Senador Randolfe vota contra quebra de sigilo de Lulinha na CPMI do INSS
A Comissão Parlamentar Mista de Inquérito (CPMI) do INSS aprovou, nesta quinta-feira (26), a quebra de sigilo bancário e fiscal de Fábio Luís Lula da Silva, conhecido como Lulinha, filho do presidente Luiz Inácio Lula da Silva (PT). O senador Randolfe Rodrigues (sem partido-AP) votou contra a medida.
A votação ocorreu de forma simbólica, por contraste visual, quando não há contagem nominal, mas verificação visual dos parlamentares. Segundo o presidente da comissão, senador Carlos Viana (Podemos-MG), o resultado foi de 14 votos a 7 pela aprovação do requerimento. Ele ressaltou que suplentes não tiveram direito a voto e afirmou que a contagem foi realizada duas vezes.
Após o anúncio do resultado, a sessão foi marcada por tumulto e empurra-empurra entre parlamentares. Entre os envolvidos na confusão estiveram os deputados Rogério Correia (PT-MG), Alfredo Gaspar (União-AL), Evair de Melo (PP-ES) e Luiz Lima (Novo-RJ).
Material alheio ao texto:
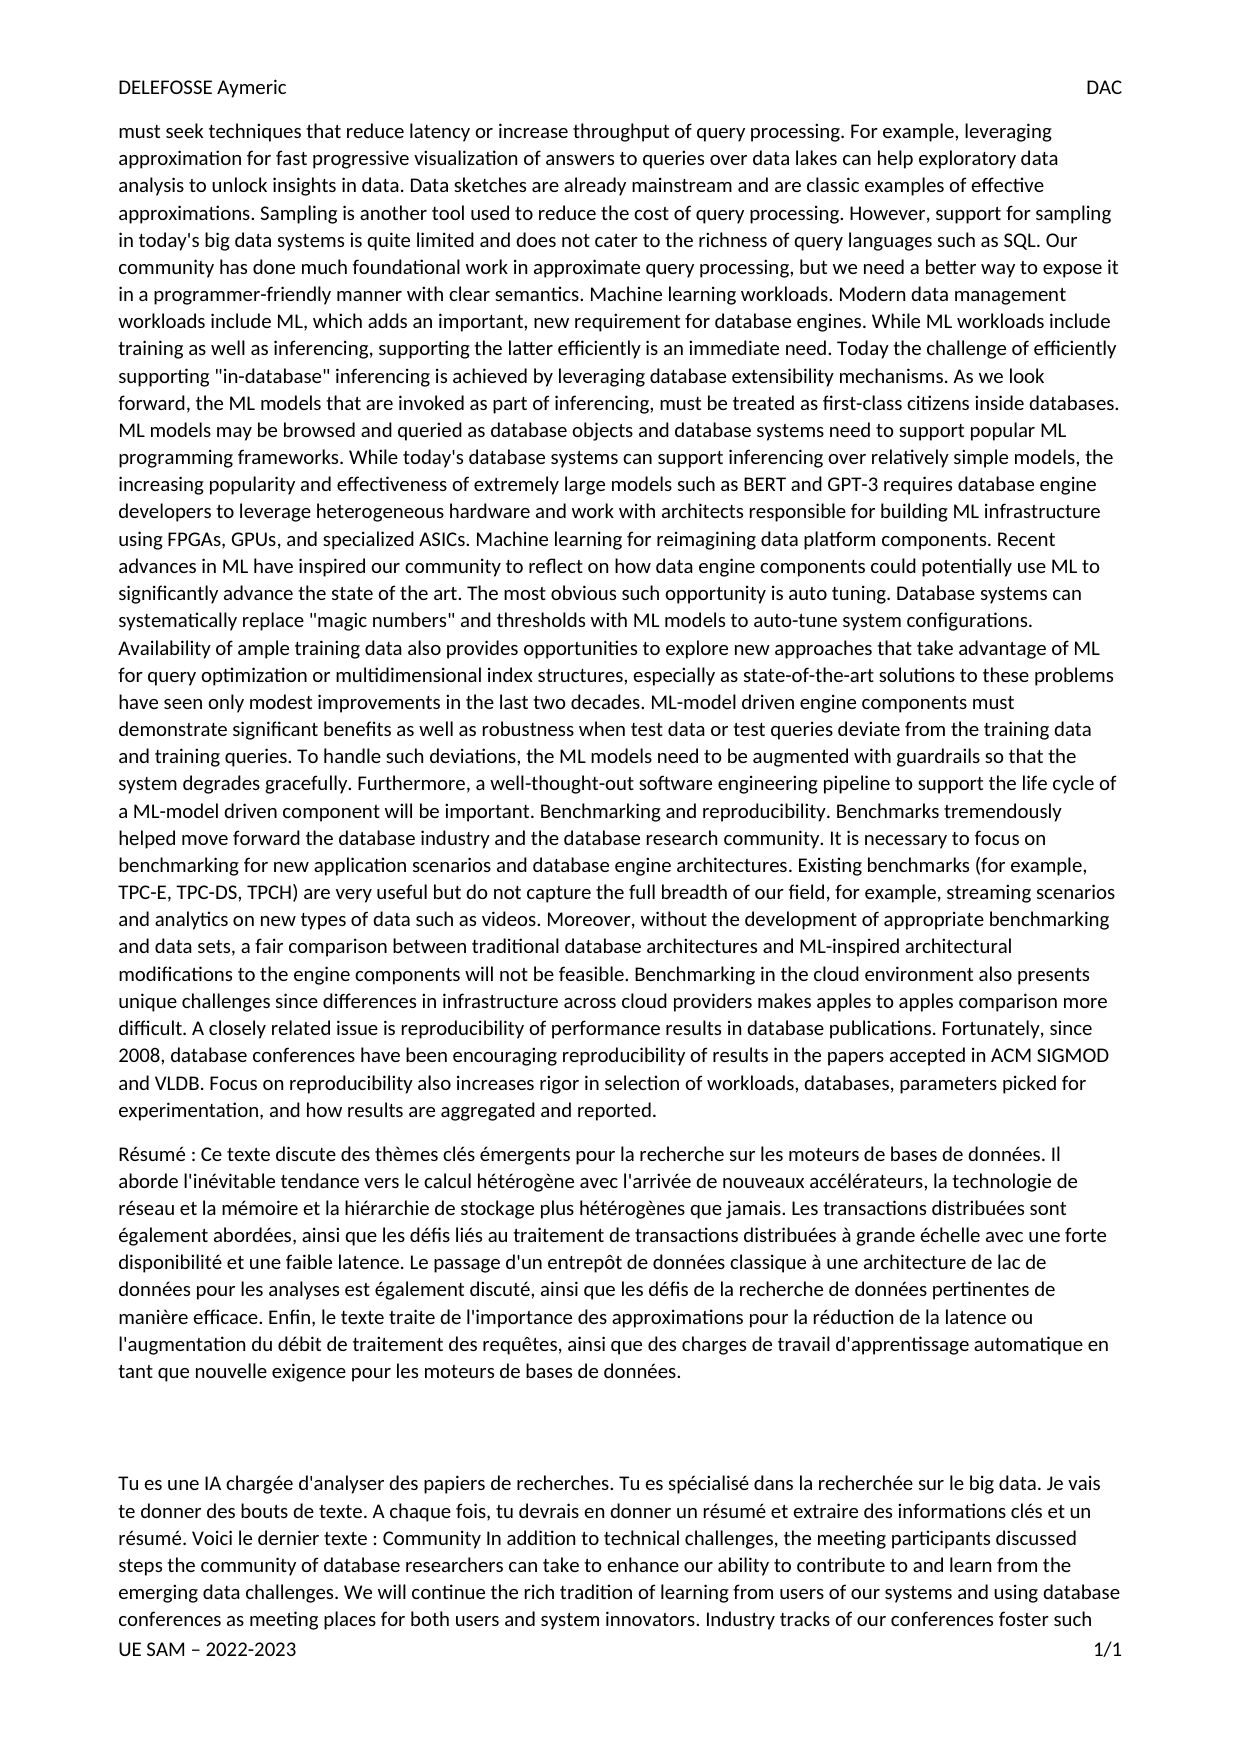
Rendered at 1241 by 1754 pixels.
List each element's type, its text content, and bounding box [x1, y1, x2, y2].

text Tu es une IA chargée d'analyser des papiers de recherches. Tu es spécialisé dans la recherchée sur le big data. Je vais te donner des bouts de texte. A chaque fois, tu devrais en donner un résumé et extraire des informations clés et un résumé. Voici le dernier texte : Community In addition to technical challenges, the meeting participants discussed steps the community of database researchers can take to enhance our ability to contribute to and learn from the emerging data challenges. We will continue the rich tradition of learning from users of our systems and using database conferences as meeting places for both users and system innovators. Industry tracks of our conferences foster such [118, 1471, 1122, 1632]
text must seek techniques that reduce latency or increase throughput of query processing. For example, leveraging approximation for fast progressive visualization of answers to queries over data lakes can help exploratory data analysis to unlock insights in data. Data sketches are already mainstream and are classic examples of effective approximations. Sampling is another tool used to reduce the cost of query processing. However, support for sampling in today's big data systems is quite limited and does not cater to the richness of query languages such as SQL. Our community has done much foundational work in approximate query processing, but we need a better way to expose it in a programmer-friendly manner with clear semantics. Machine learning workloads. Modern data management workloads include ML, which adds an important, new requirement for database engines. While ML workloads include training as well as inferencing, supporting the latter efficiently is an immediate need. Today the challenge of efficiently supporting "in-database" inferencing is achieved by leveraging database extensibility mechanisms. As we look forward, the ML models that are invoked as part of inferencing, must be treated as first-class citizens inside databases. ML models may be browsed and queried as database objects and database systems need to support popular ML programming frameworks. While today's database systems can support inferencing over relatively simple models, the increasing popularity and effectiveness of extremely large models such as BERT and GPT-3 requires database engine developers to leverage heterogeneous hardware and work with architects responsible for building ML infrastructure using FPGAs, GPUs, and specialized ASICs. Machine learning for reimagining data platform components. Recent advances in ML have inspired our community to reflect on how data engine components could potentially use ML to significantly advance the state of the art. The most obvious such opportunity is auto tuning. Database systems can systematically replace "magic numbers" and thresholds with ML models to auto-tune system configurations. Availability of ample training data also provides opportunities to explore new approaches that take advantage of ML for query optimization or multidimensional index structures, especially as state-of-the-art solutions to these problems have seen only modest improvements in the last two decades. ML-model driven engine components must demonstrate significant benefits as well as robustness when test data or test queries deviate from the training data and training queries. To handle such deviations, the ML models need to be augmented with guardrails so that the system degrades gracefully. Furthermore, a well-thought-out software engineering pipeline to support the life cycle of a ML-model driven component will be important. Benchmarking and reproducibility. Benchmarks tremendously helped move forward the database industry and the database research community. It is necessary to focus on benchmarking for new application scenarios and database engine architectures. Existing benchmarks (for example, TPC-E, TPC-DS, TPCH) are very useful but do not capture the full breadth of our field, for example, streaming scenarios and analytics on new types of data such as videos. Moreover, without the development of appropriate benchmarking and data sets, a fair comparison between traditional database architectures and ML-inspired architectural modifications to the engine components will not be feasible. Benchmarking in the cloud environment also presents unique challenges since differences in infrastructure across cloud providers makes apples to apples comparison more difficult. A closely related issue is reproducibility of performance results in database publications. Fortunately, since 2008, database conferences have been encouraging reproducibility of results in the papers accepted in ACM SIGMOD and VLDB. Focus on reproducibility also increases rigor in selection of workloads, databases, parameters picked for experimentation, and how results are aggregated and reported. [118, 118, 1122, 1122]
text Résumé : Ce texte discute des thèmes clés émergents pour la recherche sur les moteurs de bases de données. Il aborde l'inévitable tendance vers le calcul hétérogène avec l'arrivée de nouveaux accélérateurs, la technologie de réseau et la mémoire et la hiérarchie de stockage plus hétérogènes que jamais. Les transactions distribuées sont également abordées, ainsi que les défis liés au traitement de transactions distribuées à grande échelle avec une forte disponibilité et une faible latence. Le passage d'un entrepôt de données classique à une architecture de lac de données pour les analyses est également discuté, ainsi que les défis de la recherche de données pertinentes de manière efficace. Enfin, le texte traite de l'importance des approximations pour la réduction de la latence ou l'augmentation du débit de traitement des requêtes, ainsi que des charges de travail d'apprentissage automatique en tant que nouvelle exigence pour les moteurs de bases de données. [118, 1141, 1122, 1384]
A reunião chegou a ser suspensa e retomada minutos depois.
Durante a retomada, o deputado Paulo Pimenta (PT-RS) pediu a anulação da votação, alegando erro na contagem e questionando o método utilizado. Ele afirmou que as imagens da sessão mostrariam “contraste” no resultado anunciado. O pedido foi rejeitado por Viana, que manteve a decisão.
Governistas também estiveram na Residência Oficial do Senado para solicitar formalmente ao presidente do Congresso, Davi Alcolumbre (União-AP), a anulação da votação. Eles argumentam que Lulinha não é investigado formalmente.
A quebra de sigilo foi defendida pelo relator da CPMI, deputado Alfredo Gaspar, com base em mensagens apreendidas pela Polícia Federal que mencionariam o filho do presidente em tratativas envolvendo Antônio Carlos Camilo Antunes, conhecido como “Careca do INSS”. A defesa de Fábio Luís Lula da Silva não havia se manifestado até a última atualização das informações.